** Metin parçası **
•••••
BİRLİKTE OLMAMIZ ŞART

Mehmet Ali Topcu –

 

ROTTERDAM Türklerin Hollanda’ya göç edişinin 50.yılı kapsamında Hollanda Diyanet Vakfı (HDV) Rotterdam Laleli Camii konferans salonunda düzenlenen programa TC. Rotterdam Başkonsolosu Togan Oral, Dünya Yaşlanma Konseyi Başkanı Dr.Kemal Aydın, Aile Hekimi Dr.Melih Oyman, Sağlık turizmi uzmanı Hakan Yıldırım, Hollanda VVD Partisi eski Milletvekili Fadime Örgü, Hollanda Türk Yaşlılar Platformu (TOF) Başkanı Sabri Kenan Bağcı, Charlois İlçe Belediye Başkan Yardımcısı Zeki Baran, STK temsilcileri, siyasiler ve çok sayıda davetli katıldı.
•••••
** Yapılacak işler **
1 – Türklerin Hollanda'ya göçünün 50. yılı programıyla ilgili haberi hiçbir değişiklik yapmadan baştan sona yeniden yazar mısın?
2 – Aşağıdaki satırların en başından "Time shown: 4 h 36 min" ifadesinin geçtiği satıra kadar, iki uç da dahil olmak üzere, yalnızca bu satırları JSON dizgi listesine dönüştürür müsün? Her satır bir dizgi olsun, boş satırlar atlansın.
•••••
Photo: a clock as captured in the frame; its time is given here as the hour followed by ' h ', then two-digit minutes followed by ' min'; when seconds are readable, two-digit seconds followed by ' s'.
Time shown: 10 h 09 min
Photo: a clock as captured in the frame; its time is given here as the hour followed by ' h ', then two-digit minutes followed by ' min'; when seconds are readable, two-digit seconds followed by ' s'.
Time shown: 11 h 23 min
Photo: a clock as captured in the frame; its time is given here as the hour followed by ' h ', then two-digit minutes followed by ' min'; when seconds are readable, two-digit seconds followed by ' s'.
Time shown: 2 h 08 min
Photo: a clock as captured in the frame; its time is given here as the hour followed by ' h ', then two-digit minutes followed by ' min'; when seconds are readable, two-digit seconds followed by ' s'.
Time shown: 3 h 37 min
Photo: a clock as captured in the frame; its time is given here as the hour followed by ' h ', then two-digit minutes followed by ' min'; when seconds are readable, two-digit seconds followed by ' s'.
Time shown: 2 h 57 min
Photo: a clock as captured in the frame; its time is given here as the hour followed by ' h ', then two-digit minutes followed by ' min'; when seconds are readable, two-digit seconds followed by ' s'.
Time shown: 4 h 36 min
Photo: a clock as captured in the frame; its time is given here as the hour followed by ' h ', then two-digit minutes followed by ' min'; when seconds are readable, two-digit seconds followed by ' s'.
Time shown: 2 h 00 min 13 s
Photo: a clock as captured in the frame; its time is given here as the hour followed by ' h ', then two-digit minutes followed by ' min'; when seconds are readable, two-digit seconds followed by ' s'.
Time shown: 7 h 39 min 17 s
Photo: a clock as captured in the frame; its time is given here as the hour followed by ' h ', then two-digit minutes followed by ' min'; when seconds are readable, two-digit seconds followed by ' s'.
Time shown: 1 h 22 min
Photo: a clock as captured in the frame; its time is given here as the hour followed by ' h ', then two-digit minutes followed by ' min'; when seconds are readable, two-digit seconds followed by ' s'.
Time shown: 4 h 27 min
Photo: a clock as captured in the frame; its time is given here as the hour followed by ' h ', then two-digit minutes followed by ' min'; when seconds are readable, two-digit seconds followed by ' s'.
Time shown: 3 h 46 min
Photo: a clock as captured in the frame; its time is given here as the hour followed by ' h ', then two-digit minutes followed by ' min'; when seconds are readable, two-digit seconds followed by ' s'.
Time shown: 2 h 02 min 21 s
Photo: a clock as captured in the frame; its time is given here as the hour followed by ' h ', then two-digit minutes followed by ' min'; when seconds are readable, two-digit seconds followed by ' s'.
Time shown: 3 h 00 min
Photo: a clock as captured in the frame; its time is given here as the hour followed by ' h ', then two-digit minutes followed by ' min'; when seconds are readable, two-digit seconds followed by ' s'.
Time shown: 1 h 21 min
•••••
** Çözüm listesi **
1 –
BİRLİKTE OLMAMIZ ŞART

Mehmet Ali Topcu –

 

ROTTERDAM Türklerin Hollanda’ya göç edişinin 50.yılı kapsamında Hollanda Diyanet Vakfı (HDV) Rotterdam Laleli Camii konferans salonunda düzenlenen programa TC. Rotterdam Başkonsolosu Togan Oral, Dünya Yaşlanma Konseyi Başkanı Dr.Kemal Aydın, Aile Hekimi Dr.Melih Oyman, Sağlık turizmi uzmanı Hakan Yıldırım, Hollanda VVD Partisi eski Milletvekili Fadime Örgü, Hollanda Türk Yaşlılar Platformu (TOF) Başkanı Sabri Kenan Bağcı, Charlois İlçe Belediye Başkan Yardımcısı Zeki Baran, STK temsilcileri, siyasiler ve çok sayıda davetli katıldı.

2 –
[
  "Photo: a clock as captured in the frame; its time is given here as the hour followed by ' h ', then two-digit minutes followed by ' min'; when seconds are readable, two-digit seconds followed by ' s'.",
  "Time shown: 10 h 09 min",
  "Photo: a clock as captured in the frame; its time is given here as the hour followed by ' h ', then two-digit minutes followed by ' min'; when seconds are readable, two-digit seconds followed by ' s'.",
  "Time shown: 11 h 23 min",
  "Photo: a clock as captured in the frame; its time is given here as the hour followed by ' h ', then two-digit minutes followed by ' min'; when seconds are readable, two-digit seconds followed by ' s'.",
  "Time shown: 2 h 08 min",
  "Photo: a clock as captured in the frame; its time is given here as the hour followed by ' h ', then two-digit minutes followed by ' min'; when seconds are readable, two-digit seconds followed by ' s'.",
  "Time shown: 3 h 37 min",
  "Photo: a clock as captured in the frame; its time is given here as the hour followed by ' h ', then two-digit minutes followed by ' min'; when seconds are readable, two-digit seconds followed by ' s'.",
  "Time shown: 2 h 57 min",
  "Photo: a clock as captured in the frame; its time is given here as the hour followed by ' h ', then two-digit minutes followed by ' min'; when seconds are readable, two-digit seconds followed by ' s'.",
  "Time shown: 4 h 36 min"
]